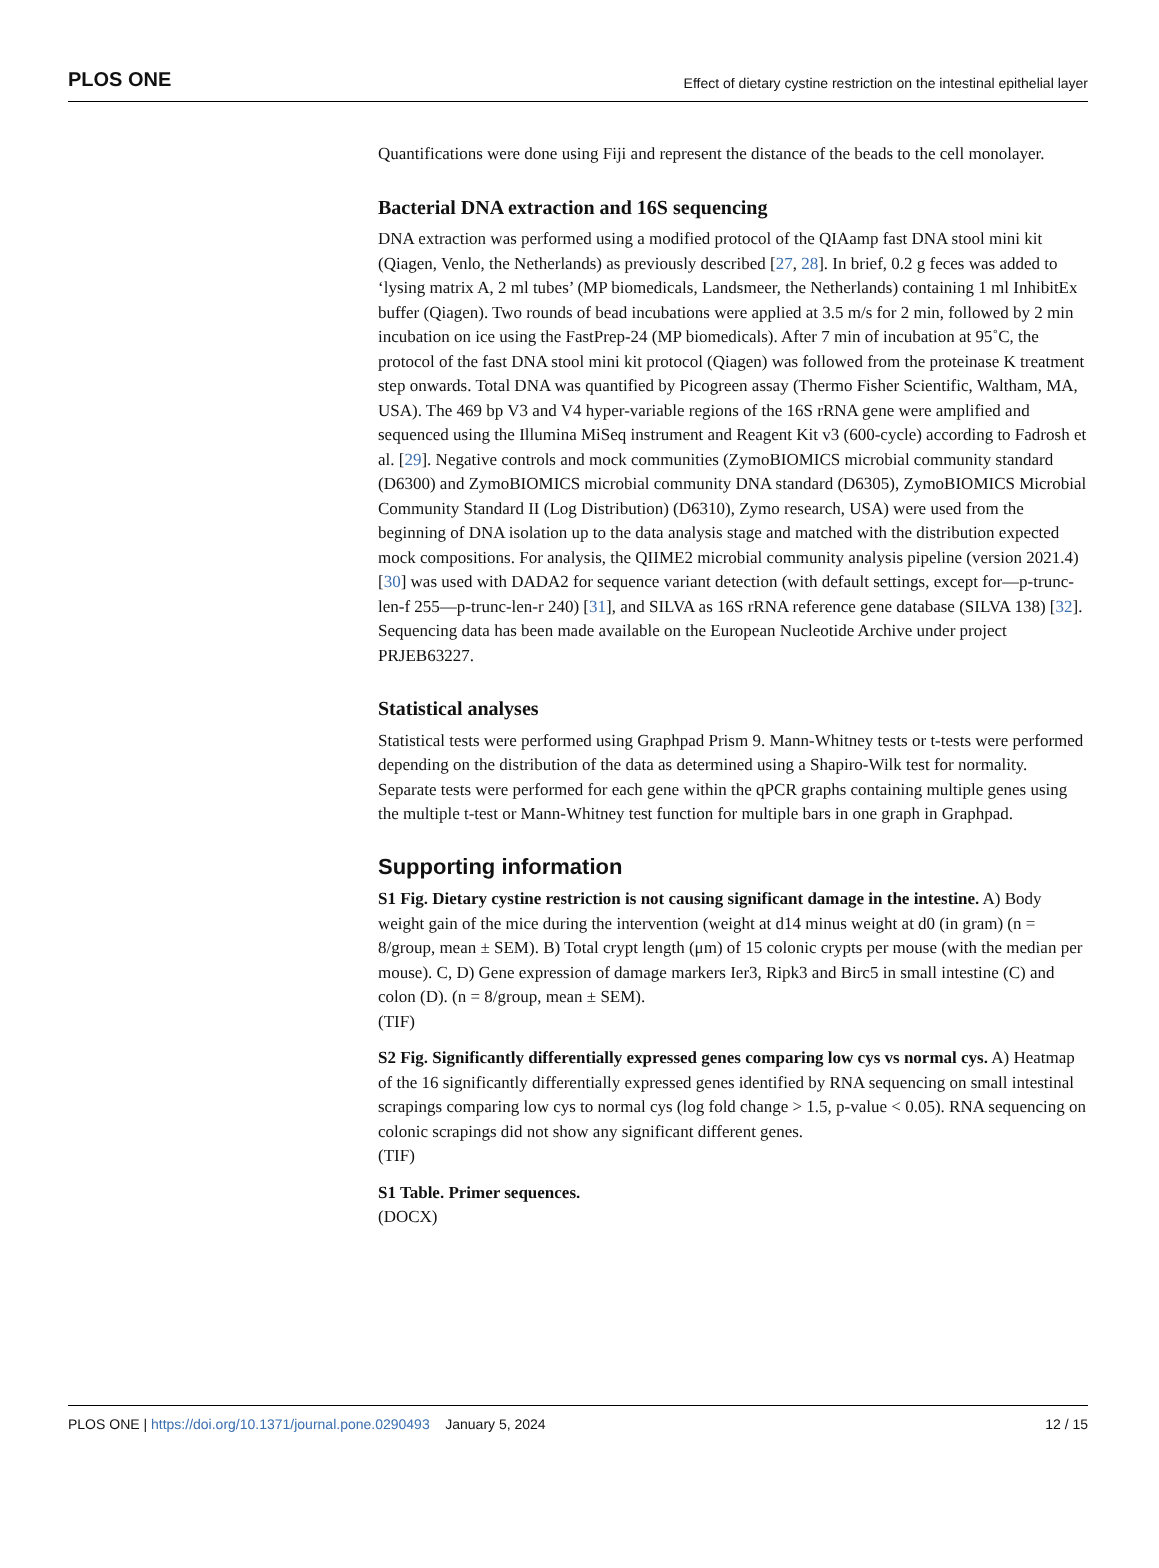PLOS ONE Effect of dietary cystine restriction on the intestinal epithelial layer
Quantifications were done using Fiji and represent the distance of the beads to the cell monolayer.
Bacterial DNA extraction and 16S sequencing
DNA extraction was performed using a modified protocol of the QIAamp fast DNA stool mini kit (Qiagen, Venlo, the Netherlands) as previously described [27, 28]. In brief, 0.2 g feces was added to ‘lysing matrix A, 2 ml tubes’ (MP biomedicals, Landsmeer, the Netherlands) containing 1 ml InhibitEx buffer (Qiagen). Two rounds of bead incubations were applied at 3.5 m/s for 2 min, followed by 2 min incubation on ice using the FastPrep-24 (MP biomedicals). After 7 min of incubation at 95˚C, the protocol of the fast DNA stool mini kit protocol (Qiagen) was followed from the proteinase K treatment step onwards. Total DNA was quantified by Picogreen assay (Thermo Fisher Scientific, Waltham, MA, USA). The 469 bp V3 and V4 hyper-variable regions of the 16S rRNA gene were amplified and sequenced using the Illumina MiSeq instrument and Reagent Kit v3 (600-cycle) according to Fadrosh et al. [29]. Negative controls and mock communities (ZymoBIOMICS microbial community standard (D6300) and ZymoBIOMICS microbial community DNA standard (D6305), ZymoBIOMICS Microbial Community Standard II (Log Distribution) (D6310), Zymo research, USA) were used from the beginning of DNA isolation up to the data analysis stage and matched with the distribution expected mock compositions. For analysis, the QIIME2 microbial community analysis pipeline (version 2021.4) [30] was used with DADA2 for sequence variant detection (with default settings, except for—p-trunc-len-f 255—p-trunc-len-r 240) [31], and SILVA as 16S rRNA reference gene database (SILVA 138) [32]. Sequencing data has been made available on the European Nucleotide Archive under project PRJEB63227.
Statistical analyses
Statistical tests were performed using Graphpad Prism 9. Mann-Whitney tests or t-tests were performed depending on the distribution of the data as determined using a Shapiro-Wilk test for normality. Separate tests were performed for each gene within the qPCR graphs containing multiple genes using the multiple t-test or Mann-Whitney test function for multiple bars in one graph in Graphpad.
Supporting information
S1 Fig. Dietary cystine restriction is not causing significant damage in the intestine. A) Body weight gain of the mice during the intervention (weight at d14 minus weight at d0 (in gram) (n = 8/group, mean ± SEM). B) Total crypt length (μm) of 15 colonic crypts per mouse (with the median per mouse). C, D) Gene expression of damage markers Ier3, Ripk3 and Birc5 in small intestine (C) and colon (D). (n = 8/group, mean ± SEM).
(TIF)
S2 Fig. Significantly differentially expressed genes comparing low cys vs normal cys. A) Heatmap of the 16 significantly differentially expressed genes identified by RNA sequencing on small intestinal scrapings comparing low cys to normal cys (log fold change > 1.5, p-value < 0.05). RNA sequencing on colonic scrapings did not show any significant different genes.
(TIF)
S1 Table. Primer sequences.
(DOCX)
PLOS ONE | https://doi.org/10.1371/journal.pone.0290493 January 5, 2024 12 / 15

* * * * * * *

■ Work instructions: Make an exact copy of the listing above, omitting the pictures.

■ The answer:
PLOS ONE Effect of dietary cystine restriction on the intestinal epithelial layer
Quantifications were done using Fiji and represent the distance of the beads to the cell monolayer.
Bacterial DNA extraction and 16S sequencing
DNA extraction was performed using a modified protocol of the QIAamp fast DNA stool mini kit (Qiagen, Venlo, the Netherlands) as previously described [27, 28]. In brief, 0.2 g feces was added to ‘lysing matrix A, 2 ml tubes’ (MP biomedicals, Landsmeer, the Netherlands) containing 1 ml InhibitEx buffer (Qiagen). Two rounds of bead incubations were applied at 3.5 m/s for 2 min, followed by 2 min incubation on ice using the FastPrep-24 (MP biomedicals). After 7 min of incubation at 95˚C, the protocol of the fast DNA stool mini kit protocol (Qiagen) was followed from the proteinase K treatment step onwards. Total DNA was quantified by Picogreen assay (Thermo Fisher Scientific, Waltham, MA, USA). The 469 bp V3 and V4 hyper-variable regions of the 16S rRNA gene were amplified and sequenced using the Illumina MiSeq instrument and Reagent Kit v3 (600-cycle) according to Fadrosh et al. [29]. Negative controls and mock communities (ZymoBIOMICS microbial community standard (D6300) and ZymoBIOMICS microbial community DNA standard (D6305), ZymoBIOMICS Microbial Community Standard II (Log Distribution) (D6310), Zymo research, USA) were used from the beginning of DNA isolation up to the data analysis stage and matched with the distribution expected mock compositions. For analysis, the QIIME2 microbial community analysis pipeline (version 2021.4) [30] was used with DADA2 for sequence variant detection (with default settings, except for—p-trunc-len-f 255—p-trunc-len-r 240) [31], and SILVA as 16S rRNA reference gene database (SILVA 138) [32]. Sequencing data has been made available on the European Nucleotide Archive under project PRJEB63227.
Statistical analyses
Statistical tests were performed using Graphpad Prism 9. Mann-Whitney tests or t-tests were performed depending on the distribution of the data as determined using a Shapiro-Wilk test for normality. Separate tests were performed for each gene within the qPCR graphs containing multiple genes using the multiple t-test or Mann-Whitney test function for multiple bars in one graph in Graphpad.
Supporting information
S1 Fig. Dietary cystine restriction is not causing significant damage in the intestine. A) Body weight gain of the mice during the intervention (weight at d14 minus weight at d0 (in gram) (n = 8/group, mean ± SEM). B) Total crypt length (μm) of 15 colonic crypts per mouse (with the median per mouse). C, D) Gene expression of damage markers Ier3, Ripk3 and Birc5 in small intestine (C) and colon (D). (n = 8/group, mean ± SEM).
(TIF)
S2 Fig. Significantly differentially expressed genes comparing low cys vs normal cys. A) Heatmap of the 16 significantly differentially expressed genes identified by RNA sequencing on small intestinal scrapings comparing low cys to normal cys (log fold change > 1.5, p-value < 0.05). RNA sequencing on colonic scrapings did not show any significant different genes.
(TIF)
S1 Table. Primer sequences.
(DOCX)
PLOS ONE | https://doi.org/10.1371/journal.pone.0290493 January 5, 2024 12 / 15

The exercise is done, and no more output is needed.